As Sheekey speed-walks across the temporary bridge over Eighth Avenue from Madison Square Garden to the post office, where the press will be bivouacked, he shouts to the convention’s operations manager to confirm the choice of carpet color leading to the media center (red, naturally). Sheekey has a large hand in constructing bigger symbolism as well. He’s helping to write Bloomberg’s speech welcoming the convention to New York. Even though the speech will be delivered at 10 a.m. on the convention’s first day, to a hall that’s likely to be at best half-filled and to network-TV cameras that are turned off, Bloomberg’s remarks will be keenly watched. Will the mayor take the opportunity to demand more federal money to defend the city? “Stay tuned,” Sheekey says with a teasing wink and a smile. “I can’t tell you what’s in the speech or you won’t come! But you’re headed in the right direction.”

Bloomberg himself seems determined to be anodyne. “I’m here as mayor, not to address national issues,” he says. “I’ll welcome everyone to New York, I’ll describe New York to them. I’ll talk about New York as a place to send your kids to get an education, for people to get great medical care, to come and have fun. I won’t be partisan.” And nothing about money to defend New York? “I make that case every day in Washington! These delegates aren’t making those decisions. Anyone who says that doesn’t understand the process or is being duplicitous.”
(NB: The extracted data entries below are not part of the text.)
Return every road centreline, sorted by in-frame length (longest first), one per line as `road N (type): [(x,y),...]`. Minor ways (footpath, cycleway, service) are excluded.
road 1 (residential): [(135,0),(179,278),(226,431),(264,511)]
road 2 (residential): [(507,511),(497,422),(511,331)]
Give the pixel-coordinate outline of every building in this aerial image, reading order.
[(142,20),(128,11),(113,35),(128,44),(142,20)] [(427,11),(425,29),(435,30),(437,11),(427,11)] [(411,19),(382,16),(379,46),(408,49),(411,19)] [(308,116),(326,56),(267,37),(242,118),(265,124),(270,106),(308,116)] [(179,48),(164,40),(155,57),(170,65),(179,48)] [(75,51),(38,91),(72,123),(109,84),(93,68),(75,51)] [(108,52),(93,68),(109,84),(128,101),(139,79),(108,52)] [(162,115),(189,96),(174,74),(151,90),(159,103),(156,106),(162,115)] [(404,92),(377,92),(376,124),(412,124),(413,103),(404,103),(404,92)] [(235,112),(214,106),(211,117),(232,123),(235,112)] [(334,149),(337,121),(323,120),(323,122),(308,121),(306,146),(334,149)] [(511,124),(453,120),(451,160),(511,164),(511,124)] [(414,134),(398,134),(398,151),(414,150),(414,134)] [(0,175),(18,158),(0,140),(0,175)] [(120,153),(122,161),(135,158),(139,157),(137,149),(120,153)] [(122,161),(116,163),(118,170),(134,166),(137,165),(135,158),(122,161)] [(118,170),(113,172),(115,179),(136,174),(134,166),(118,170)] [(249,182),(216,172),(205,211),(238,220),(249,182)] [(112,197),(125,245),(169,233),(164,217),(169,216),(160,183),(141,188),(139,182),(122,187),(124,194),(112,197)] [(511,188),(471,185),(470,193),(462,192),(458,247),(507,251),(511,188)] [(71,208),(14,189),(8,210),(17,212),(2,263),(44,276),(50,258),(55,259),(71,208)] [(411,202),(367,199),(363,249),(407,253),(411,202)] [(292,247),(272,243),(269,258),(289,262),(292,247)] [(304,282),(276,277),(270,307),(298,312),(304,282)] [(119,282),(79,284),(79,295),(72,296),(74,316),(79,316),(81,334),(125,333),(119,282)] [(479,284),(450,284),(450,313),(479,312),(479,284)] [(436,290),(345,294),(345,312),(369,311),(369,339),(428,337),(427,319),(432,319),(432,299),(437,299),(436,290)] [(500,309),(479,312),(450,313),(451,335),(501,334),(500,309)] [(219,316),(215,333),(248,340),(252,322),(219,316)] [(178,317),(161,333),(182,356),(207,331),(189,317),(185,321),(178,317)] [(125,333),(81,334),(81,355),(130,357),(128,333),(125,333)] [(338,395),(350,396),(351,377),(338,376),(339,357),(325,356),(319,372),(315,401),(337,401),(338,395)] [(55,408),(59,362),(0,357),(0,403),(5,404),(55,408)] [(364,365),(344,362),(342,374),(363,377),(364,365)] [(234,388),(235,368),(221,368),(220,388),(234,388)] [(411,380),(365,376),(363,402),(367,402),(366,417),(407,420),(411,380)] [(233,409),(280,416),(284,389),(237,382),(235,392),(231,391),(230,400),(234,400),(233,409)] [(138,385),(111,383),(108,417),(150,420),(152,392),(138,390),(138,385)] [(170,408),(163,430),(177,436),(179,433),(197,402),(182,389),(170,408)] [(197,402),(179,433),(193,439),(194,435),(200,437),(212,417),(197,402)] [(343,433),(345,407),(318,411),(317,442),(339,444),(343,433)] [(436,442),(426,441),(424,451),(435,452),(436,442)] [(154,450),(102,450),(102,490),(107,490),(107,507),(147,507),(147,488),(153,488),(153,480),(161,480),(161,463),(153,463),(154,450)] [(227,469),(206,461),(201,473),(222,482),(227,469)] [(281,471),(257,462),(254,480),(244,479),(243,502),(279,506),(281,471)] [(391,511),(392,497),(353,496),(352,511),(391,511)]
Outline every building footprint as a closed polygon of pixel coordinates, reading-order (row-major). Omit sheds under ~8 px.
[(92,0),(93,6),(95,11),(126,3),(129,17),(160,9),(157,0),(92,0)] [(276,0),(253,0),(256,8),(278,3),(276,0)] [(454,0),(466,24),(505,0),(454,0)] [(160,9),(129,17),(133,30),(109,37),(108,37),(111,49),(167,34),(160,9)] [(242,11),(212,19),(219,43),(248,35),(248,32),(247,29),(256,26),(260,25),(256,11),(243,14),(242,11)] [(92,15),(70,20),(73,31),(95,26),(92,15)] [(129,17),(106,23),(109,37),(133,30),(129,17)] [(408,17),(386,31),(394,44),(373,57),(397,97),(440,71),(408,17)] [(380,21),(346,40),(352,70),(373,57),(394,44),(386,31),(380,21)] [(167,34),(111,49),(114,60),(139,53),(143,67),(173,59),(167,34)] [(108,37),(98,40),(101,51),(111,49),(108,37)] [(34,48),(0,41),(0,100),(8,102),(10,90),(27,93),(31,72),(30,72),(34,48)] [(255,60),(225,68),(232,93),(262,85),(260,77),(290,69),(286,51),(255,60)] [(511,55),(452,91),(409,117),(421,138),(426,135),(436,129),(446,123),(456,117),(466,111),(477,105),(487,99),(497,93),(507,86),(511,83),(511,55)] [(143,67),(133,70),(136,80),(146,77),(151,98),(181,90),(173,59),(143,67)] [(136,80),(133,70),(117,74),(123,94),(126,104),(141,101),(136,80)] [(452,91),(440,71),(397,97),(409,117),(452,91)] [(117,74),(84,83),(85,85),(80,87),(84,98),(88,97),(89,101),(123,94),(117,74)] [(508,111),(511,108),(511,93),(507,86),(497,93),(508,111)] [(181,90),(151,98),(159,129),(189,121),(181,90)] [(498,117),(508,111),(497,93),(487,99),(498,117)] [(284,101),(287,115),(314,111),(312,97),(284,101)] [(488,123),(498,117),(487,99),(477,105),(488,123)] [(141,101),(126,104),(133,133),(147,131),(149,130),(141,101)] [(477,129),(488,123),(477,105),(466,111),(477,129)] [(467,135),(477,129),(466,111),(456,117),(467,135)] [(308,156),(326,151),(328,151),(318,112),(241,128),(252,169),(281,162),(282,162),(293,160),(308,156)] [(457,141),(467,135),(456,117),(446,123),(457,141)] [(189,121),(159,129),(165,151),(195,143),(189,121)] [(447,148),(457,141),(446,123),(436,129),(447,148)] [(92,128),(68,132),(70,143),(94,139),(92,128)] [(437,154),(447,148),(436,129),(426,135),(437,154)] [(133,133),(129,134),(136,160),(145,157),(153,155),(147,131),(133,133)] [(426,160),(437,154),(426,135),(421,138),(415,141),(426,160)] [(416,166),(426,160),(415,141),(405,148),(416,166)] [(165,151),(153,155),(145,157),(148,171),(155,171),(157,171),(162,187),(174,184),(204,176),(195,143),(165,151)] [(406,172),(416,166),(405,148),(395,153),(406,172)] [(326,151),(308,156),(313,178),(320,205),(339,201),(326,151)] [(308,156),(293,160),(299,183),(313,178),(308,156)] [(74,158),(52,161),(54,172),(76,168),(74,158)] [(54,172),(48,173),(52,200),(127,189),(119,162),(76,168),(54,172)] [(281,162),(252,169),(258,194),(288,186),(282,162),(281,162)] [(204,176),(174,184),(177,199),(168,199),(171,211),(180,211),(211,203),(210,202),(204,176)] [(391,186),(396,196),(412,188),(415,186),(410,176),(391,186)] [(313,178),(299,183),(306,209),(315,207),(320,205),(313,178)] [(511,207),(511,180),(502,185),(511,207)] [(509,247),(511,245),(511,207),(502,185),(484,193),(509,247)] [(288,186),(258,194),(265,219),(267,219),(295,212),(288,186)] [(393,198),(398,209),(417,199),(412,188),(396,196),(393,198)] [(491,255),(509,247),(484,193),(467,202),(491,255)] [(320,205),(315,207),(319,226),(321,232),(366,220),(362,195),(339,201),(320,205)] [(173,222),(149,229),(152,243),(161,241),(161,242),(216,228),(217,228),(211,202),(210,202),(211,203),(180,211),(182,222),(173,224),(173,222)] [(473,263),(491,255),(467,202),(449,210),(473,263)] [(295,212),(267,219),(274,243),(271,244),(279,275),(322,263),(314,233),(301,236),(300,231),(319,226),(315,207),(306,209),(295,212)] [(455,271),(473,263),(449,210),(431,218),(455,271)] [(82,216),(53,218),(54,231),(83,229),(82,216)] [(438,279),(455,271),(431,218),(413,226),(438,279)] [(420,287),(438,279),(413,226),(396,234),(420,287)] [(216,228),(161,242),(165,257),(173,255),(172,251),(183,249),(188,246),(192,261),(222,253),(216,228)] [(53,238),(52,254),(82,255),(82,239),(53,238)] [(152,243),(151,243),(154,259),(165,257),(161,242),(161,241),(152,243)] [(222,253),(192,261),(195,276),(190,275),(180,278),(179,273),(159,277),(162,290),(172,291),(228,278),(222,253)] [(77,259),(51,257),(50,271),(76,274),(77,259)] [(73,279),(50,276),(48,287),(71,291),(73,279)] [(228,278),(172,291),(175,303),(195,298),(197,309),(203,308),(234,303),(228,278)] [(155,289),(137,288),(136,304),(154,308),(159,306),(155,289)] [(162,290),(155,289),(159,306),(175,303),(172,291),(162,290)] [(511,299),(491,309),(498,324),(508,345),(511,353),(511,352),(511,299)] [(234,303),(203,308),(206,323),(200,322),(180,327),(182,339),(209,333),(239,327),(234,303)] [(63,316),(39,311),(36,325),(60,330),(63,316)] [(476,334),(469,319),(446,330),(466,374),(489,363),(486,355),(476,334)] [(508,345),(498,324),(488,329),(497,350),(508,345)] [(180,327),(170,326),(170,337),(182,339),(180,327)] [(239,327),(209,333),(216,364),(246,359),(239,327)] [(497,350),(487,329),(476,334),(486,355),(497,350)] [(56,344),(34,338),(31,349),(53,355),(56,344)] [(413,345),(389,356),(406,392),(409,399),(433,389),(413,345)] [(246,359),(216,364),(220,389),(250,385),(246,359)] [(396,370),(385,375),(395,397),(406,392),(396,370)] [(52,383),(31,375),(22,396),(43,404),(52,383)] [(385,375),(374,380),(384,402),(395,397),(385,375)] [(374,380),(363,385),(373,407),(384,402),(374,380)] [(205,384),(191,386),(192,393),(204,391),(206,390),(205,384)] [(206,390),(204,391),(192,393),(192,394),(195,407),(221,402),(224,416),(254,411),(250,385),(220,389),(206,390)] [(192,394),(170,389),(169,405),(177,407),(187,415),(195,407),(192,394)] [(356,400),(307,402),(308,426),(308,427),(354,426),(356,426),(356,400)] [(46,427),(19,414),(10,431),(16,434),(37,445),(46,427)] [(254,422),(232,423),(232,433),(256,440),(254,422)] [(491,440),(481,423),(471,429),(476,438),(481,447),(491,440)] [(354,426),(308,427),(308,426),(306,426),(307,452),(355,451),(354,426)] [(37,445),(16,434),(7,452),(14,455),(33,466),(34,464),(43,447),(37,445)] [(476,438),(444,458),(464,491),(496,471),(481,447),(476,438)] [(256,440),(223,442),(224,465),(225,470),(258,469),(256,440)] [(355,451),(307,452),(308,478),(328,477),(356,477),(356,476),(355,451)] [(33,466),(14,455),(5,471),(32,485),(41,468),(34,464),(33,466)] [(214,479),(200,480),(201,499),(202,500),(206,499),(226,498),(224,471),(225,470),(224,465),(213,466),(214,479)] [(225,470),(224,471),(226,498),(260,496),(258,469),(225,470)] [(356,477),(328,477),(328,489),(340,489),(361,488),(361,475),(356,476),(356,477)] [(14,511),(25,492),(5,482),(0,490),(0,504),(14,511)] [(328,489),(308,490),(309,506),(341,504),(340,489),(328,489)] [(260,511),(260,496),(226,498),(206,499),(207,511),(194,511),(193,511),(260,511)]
The president’s speech, of course, will be addressed to a full house at Madison Square Garden on Thursday night. It will be followed by the traditional final scene of nominating conventions: The post-acceptance-speech, raised-clasped-hands, heartwarming multiethnic tableau. President Bush will wave to the cheering throng of delegates, then be joined by his closest soul mates—Laura Bush, Jenna and Barbara, Dick Cheney. Celebrities, adorable small children, and Republicans like Pataki and Giuliani will gradually join the happy scene.

But one key character won’t be among them—one last reminder of the delicate straddle he’s trying to maintain. “Mayor Bloomberg will be in the hall,” Kevin Sheekey says. “But he won’t be onstage.”